* **What you have to do**
Rewrite the stretch of data from the line containing "At a press conference" through the line containing "If Interested Feel Free to Connect", substituting "news conference" for "press conference" and keeping everything else unchanged. Omit the pictures from your answer.

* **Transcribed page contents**
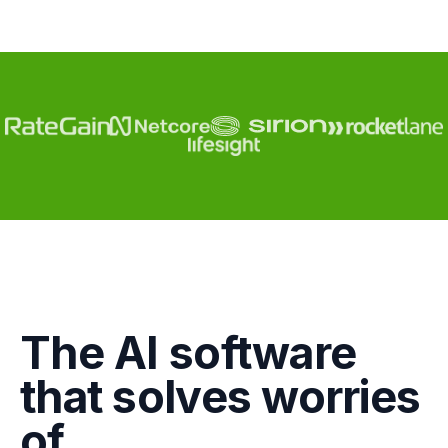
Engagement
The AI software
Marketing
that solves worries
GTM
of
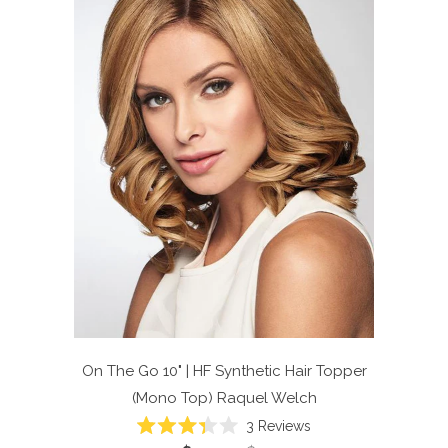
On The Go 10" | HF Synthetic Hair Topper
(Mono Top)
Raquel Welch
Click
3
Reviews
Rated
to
* * *
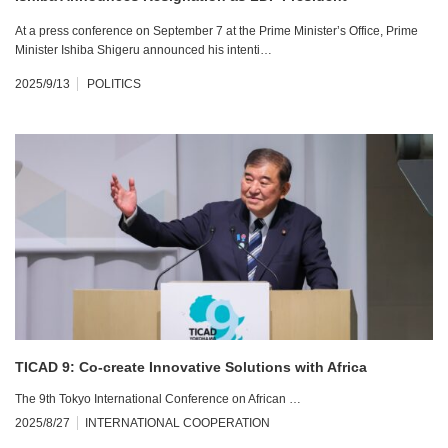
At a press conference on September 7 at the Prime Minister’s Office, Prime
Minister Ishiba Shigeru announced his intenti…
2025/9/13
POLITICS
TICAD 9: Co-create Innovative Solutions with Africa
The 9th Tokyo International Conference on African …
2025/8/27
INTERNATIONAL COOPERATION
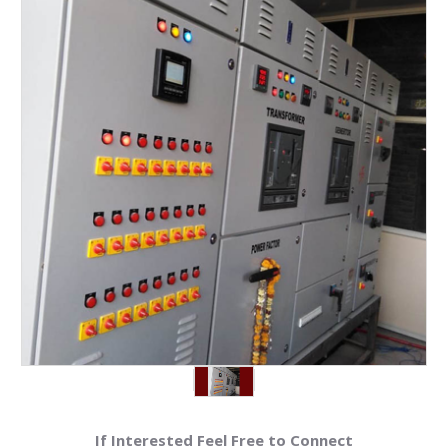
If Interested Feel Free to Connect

* **Answer box**
At a news conference on September 7 at the Prime Minister’s Office, Prime
Minister Ishiba Shigeru announced his intenti…
2025/9/13
POLITICS
TICAD 9: Co-create Innovative Solutions with Africa
The 9th Tokyo International Conference on African …
2025/8/27
INTERNATIONAL COOPERATION
If Interested Feel Free to Connect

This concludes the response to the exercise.